Because it proved we could create a “grail” dish out of the most humble ingredient. We tried to make an iconic New York tartare for a year — we tried beef, venison, everything — and we almost gave up because nothing felt contemporary. Then I was in the Hudson Valley with a farmer obsessed with carrots. I came back with a box of them and we realized that was the answer. It showed that magic isn’t in the rarity of the ingredient, but in the elevation of it. If we can elevate an onion or a carrot to three-Michelin-star heights, how cool is that?

“Magic isn’t in the rarity of the ingredient, but in the elevation of it.” – Daniel Humm

How do you determine if a dish is ready for the EMP dining room?

We live by four fundamentals that we developed in 2017:

Deliciousness: It has to be delicious in a way where you don’t have to think about it.

Beauty: It must be a beauty that feels effortless, not like it took 50 chefs to plate it.

Creativity: Every dish must add a new element to the dialogue of food.

Intention: It has to make sense that it exists — it needs real roots or a story.

You went fully plant-based in 2021, but recently reintroduced meat. Why the change?

Creativity is about building, but it’s also about destruction and rebuilding. Eventually, the “plant-based only” rules no longer served us. We realized we were keeping people out. I love food and I want to continue to explore without being put in a box. We want everyone at the table. We’re reintroducing these ingredients with a new, much more thoughtful view — foundationally, our cuisine has changed forever.

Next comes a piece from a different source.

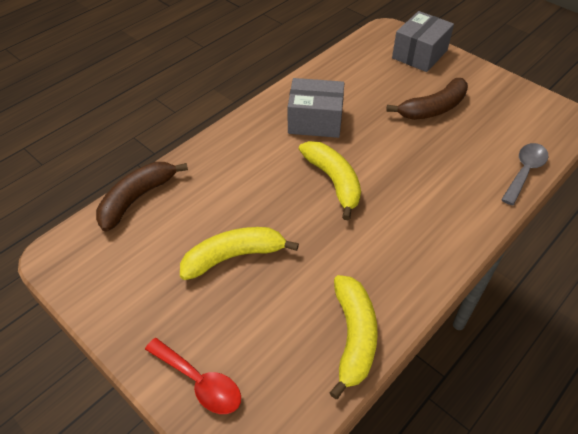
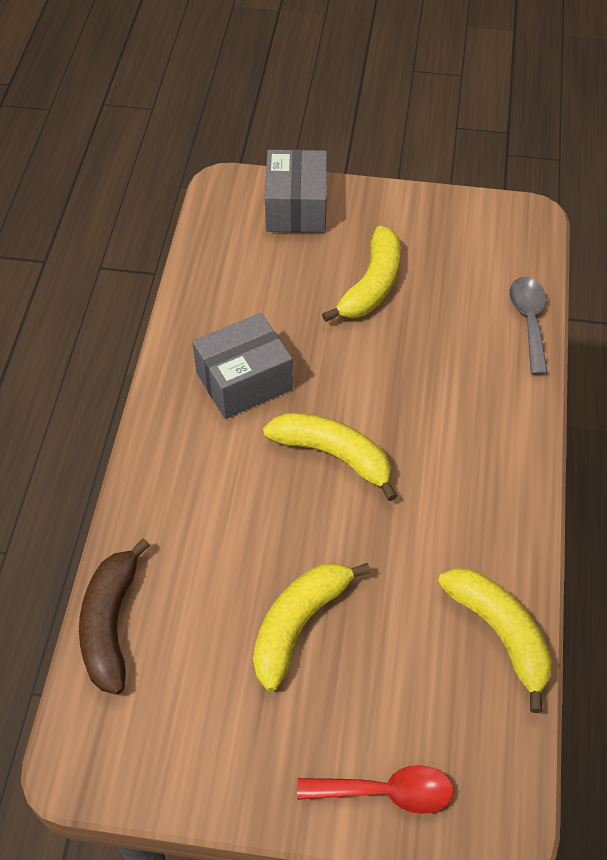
camera: 35 degrees left, 5 degrees up
brown banana [386,78,468,120] -> yellow banana [322,226,400,322]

You often say you approach the kitchen like an athlete. Does that still hold true 20 years in?

Absolutely. This restaurant is so full-on; you have to have that mentality to survive it. Being a chef is a physical sport. The biggest gift of these 20 years is that I’ve never stopped enjoying the push. We keep evolving and challenging ourselves, which is what keeps the team bonded and the work interesting.

“Being a chef is a physical sport.” – Daniel Humm

Eleven Madison Park is famously guided by 11 words inspired by Miles Davis. Which one is most important to you in 2026?

“Endless Reinvention” and “Cool.” Fine dining can’t be stuffy or pretentious; it has to be cool to stay relevant. We constantly question what fine dining today should look like.

Why don’t you play music in the kitchen?

Because the kitchen makes its own music. There is a specific sound to the dining room — the voices, the clinking — that tells me if everything is in sync. It’s like when I go for a run: on the days everything feels in sync, I don’t need music because my breathing and the ground become the music. When that “hum” is off in the kitchen, I know something is wrong.

You recently started “Magic Farm,” a collaboration with Maciek Kobielski where you grow the produce for your kitchen upstate. How has that changed your relationship with the ingredients?

It makes you aware of how beneficial it is to get an ingredient straight from the source. We want that level of perfection for everything — our duck is raised an hour from here, and our seafood is all local, from the clams to the fish from Montauk. We are closer to perfection in that philosophy now than ever before.

After 20 years, what is left to conquer?

Transitioning from just serving guests to using this platform for good. Whether it’s through [the NYC-based nonprofit] Rethink Food, which we founded to address food insecurity, or being an ambassador for UNESCO, the goal is to bring the message of a better food system to the world. I believe the best chapter for this restaurant is still yet to come.